As to how that enforcement will be applied across the 50 U.S. states and territories (some of whom were covered by a legal stay, and others of whom were not), CMS Administrator Chiquita Brooks-LaSure stated in a press statement issued Jan. 13, 2022:

“As a result of today’s decision, health care providers subject to the Omnibus Health Care Staff Vaccination rule in the 24 states (Alabama, Alaska, Arizona, Arkansas, Georgia, Idaho, Indiana, Iowa, Kansas, Kentucky, Louisiana, Mississippi, Missouri, Montana, Nebraska, New Hampshire, North Dakota, Ohio, Oklahoma, South Carolina, South Dakota, Utah, West Virginia, and Wyoming) covered by this decision will now need to establish plans and procedures to ensure their staff are vaccinated and to have their employees receive at least the first dose of a COVID-19 vaccine.

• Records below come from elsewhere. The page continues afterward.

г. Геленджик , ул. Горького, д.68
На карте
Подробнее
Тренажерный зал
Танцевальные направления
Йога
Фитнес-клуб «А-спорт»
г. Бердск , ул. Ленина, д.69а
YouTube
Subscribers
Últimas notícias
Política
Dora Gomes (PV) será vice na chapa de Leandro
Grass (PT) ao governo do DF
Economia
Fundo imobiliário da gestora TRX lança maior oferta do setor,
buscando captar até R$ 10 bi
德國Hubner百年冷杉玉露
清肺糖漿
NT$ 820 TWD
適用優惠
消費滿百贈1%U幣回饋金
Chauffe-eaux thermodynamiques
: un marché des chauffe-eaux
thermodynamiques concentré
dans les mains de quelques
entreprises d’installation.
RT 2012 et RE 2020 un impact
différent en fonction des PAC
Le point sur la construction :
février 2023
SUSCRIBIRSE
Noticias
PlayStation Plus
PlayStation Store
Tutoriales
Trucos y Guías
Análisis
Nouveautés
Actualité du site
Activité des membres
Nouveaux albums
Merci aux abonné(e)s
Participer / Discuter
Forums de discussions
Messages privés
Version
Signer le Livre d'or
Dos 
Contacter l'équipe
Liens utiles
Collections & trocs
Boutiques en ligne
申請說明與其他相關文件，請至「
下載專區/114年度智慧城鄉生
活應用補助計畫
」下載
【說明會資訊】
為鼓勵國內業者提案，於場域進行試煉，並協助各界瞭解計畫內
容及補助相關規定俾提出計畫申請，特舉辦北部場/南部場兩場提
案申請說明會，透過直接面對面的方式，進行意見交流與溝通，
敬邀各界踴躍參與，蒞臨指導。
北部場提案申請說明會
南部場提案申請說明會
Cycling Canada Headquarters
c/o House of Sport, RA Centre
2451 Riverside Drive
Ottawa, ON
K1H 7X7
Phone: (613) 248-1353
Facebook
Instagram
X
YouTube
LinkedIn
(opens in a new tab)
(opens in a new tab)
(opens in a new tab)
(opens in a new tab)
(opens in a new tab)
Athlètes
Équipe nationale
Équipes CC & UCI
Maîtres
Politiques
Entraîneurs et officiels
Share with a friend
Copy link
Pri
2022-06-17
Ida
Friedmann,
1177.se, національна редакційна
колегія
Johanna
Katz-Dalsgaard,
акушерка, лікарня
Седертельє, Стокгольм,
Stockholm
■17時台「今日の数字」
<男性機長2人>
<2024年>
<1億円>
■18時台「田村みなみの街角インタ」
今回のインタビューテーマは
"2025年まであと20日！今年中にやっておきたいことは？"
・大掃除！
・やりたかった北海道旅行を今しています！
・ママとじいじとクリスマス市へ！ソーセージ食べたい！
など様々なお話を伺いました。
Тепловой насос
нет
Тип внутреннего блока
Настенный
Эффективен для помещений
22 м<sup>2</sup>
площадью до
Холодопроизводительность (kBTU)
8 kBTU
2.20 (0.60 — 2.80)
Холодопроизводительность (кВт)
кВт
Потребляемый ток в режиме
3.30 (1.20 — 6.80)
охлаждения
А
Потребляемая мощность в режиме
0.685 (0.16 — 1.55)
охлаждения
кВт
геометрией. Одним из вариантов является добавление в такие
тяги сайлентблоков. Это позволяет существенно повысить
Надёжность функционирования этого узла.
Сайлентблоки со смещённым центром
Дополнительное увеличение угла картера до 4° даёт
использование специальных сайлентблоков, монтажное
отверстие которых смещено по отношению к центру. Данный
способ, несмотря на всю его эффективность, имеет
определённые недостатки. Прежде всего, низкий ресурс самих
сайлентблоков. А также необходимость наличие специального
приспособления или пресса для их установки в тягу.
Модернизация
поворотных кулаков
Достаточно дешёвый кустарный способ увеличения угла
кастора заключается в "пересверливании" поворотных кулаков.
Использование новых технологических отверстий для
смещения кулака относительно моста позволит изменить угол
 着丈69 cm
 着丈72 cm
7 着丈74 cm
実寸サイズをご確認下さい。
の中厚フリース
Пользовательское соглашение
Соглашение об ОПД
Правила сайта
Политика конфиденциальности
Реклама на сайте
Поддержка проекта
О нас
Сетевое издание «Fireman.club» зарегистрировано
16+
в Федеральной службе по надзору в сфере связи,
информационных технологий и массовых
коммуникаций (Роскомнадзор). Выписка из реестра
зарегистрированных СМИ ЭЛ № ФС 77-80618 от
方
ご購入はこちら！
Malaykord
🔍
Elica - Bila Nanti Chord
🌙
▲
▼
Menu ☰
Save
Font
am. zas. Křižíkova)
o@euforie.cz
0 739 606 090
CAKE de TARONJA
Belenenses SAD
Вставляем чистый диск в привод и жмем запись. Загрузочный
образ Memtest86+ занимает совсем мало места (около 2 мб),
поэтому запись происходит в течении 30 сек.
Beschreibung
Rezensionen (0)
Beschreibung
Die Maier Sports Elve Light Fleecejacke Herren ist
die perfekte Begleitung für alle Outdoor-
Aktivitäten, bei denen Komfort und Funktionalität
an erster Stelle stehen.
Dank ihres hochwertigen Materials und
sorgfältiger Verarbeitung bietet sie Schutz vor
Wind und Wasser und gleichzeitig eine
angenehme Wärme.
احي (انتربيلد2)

Today’s decision does not affect compliance timelines for providers in the District of Columbia, the territories, and the 25 states where the preliminary injunction was previously lifted.”

Thus, for the 24 states for which the CMS interim rule was just reinstated by the Supreme Court, there appears a possibility that CMS will issue further guidance, allowing more time for policy implementation. But that remains, for now, unclear.

DISCLAIMER: Because of the generality of this update, the information provided herein may not be applicable in all situations and should not be acted upon without specific legal advice based on particular situations.